Lacking votes, panel’s hearing postponed

BY PATRICK SWEENEY and BILL SALISBURY
Pioneer Press

Faced with a vote he expected to lose, Gov. Tim Pawlenty on Tuesday backed out of a long-delayed hearing on his proposal for the state to operate two casinos at the Canterbury Park racetrack in Shakopee.

The House Tax Committee hearing was postponed indefinitely at the request of Rep.
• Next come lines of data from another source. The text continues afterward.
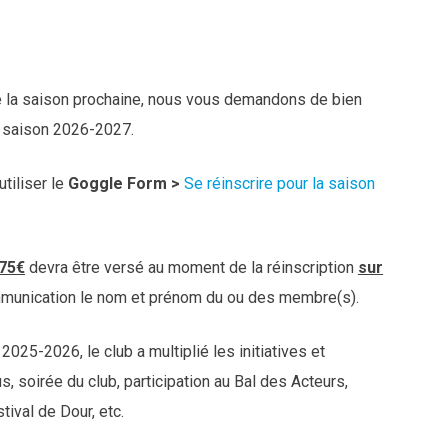
 de la saison prochaine, nous vous demandons de bien
a saison 2026-2027.
utiliser le
Goggle Form >
Se réinscrire pour la saison
75€
devra être versé au moment de la réinscription
sur
mmunication le nom et prénom du ou des membre(s).
25-2026, le club a multiplié les initiatives et
 soirée du club, participation au Bal des Acteurs,
tival de Dour, etc.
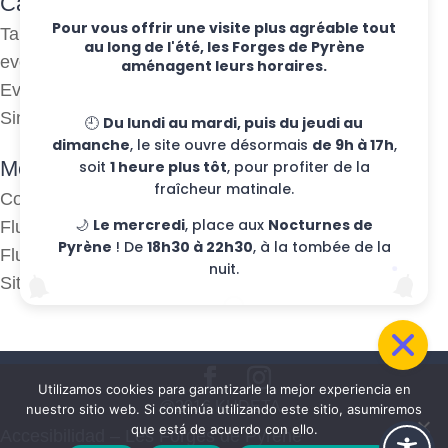
Categorías
Pour vous offrir une visite plus agréable tout
Talleres semanales
au long de l'été, les Forges de Pyrène
eventos
aménagent leurs horaires.
Eventos
Sin clasificar
🕘
Du lundi au mardi, puis du jeudi au
dimanche
, le site ouvre désormais
de 9h à 17h
,
Meta
soit
1 heure plus tôt
, pour profiter de la
fraîcheur matinale.
Conexión
🌙
Le mercredi
, place aux
Nocturnes de
Flujo de publicaciones
Pyrène
! De
18h30 à 22h30
, à la tombée de la
Flujo de comentarios
nuit.
Sitio web de WordPress-FR
Utilizamos cookies para garantizarle la mejor experiencia en
@2016 KUDETA -
nuestro sitio web. Si continúa utilizando este sitio, asumiremos
que está de acuerdo con ello.
Accesibilidad – Les Forges de Pyrène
Bob Gunther, R-Fairmont, who was sponsoring the casino bill for Pawlenty and House Republican leaders.

Dan McElroy, Pawlenty’s chief of staff, said the decision reflected the latest nose-count of committee members.

“We lost a couple of votes over the last 24 hours and no longer have enough votes to pass the bill today,” McElroy said. “However, I want to make very clear that the legislative process is an ongoing one, and we will continue to work on this idea.”

One casino opponent said the latest cancellation of a Tax Committee vote, which followed similar delays last week and Monday, signaled the end of Pawlenty’s casino push.

“It’s dead, it’s been dead for weeks,” House Minority Leader Matt Entenza said of the bill.

But McElroy said he and Pawlenty might try to bypass the Tax Committee to get the legislation to a House floor vote.

Canceling the hearing — especially when McElroy so explicitly acknowledged it was because support for the gambling plan was eroding — is a major blow to Pawlenty’s plan for the Minnesota Lottery to get into the business of casino gaming.

But the action does not mean the issue of casino gambling will not resurface, either before the end of the legislative session Monday or during a likely special session. “Nothing is over,” McElroy said.

McElroy also made one point clear: Pawlenty does not want to give up on his proposed partnership with the White Earth Band of Ojibwe.

Pawlenty’s latest gambling proposal, which he was counting on to produce $200 million for his state budget, called for the state Lottery to enter into two partnerships — one with the owners of Canterbury Park, and one with the White Earth tribe. The plan called for each partnership to build and operate a casino a couple of hundred yards apart at the racetrack.

Some House Republicans support a rival, Canterbury-only bill that called for the Lottery to operate a “racino” at the race track

But McElroy said Pawlenty opposes any casino plan that does not benefit White Earth and perhaps other tribes.

Rep. Ray Vandeveer, R-Forest Lake, a gambling opponent and Tax Committee member, said he had been prepared to vote for Pawlenty’s two-casino Canterbury plan Tuesday in return for a guarantee from Pawlenty that casino gaming would not expand beyond Canterbury in the future.

“The governor was extremely receptive,” said Vandeveer, who wants to prevent a casino from being built at a harness track planned near Forest Lake.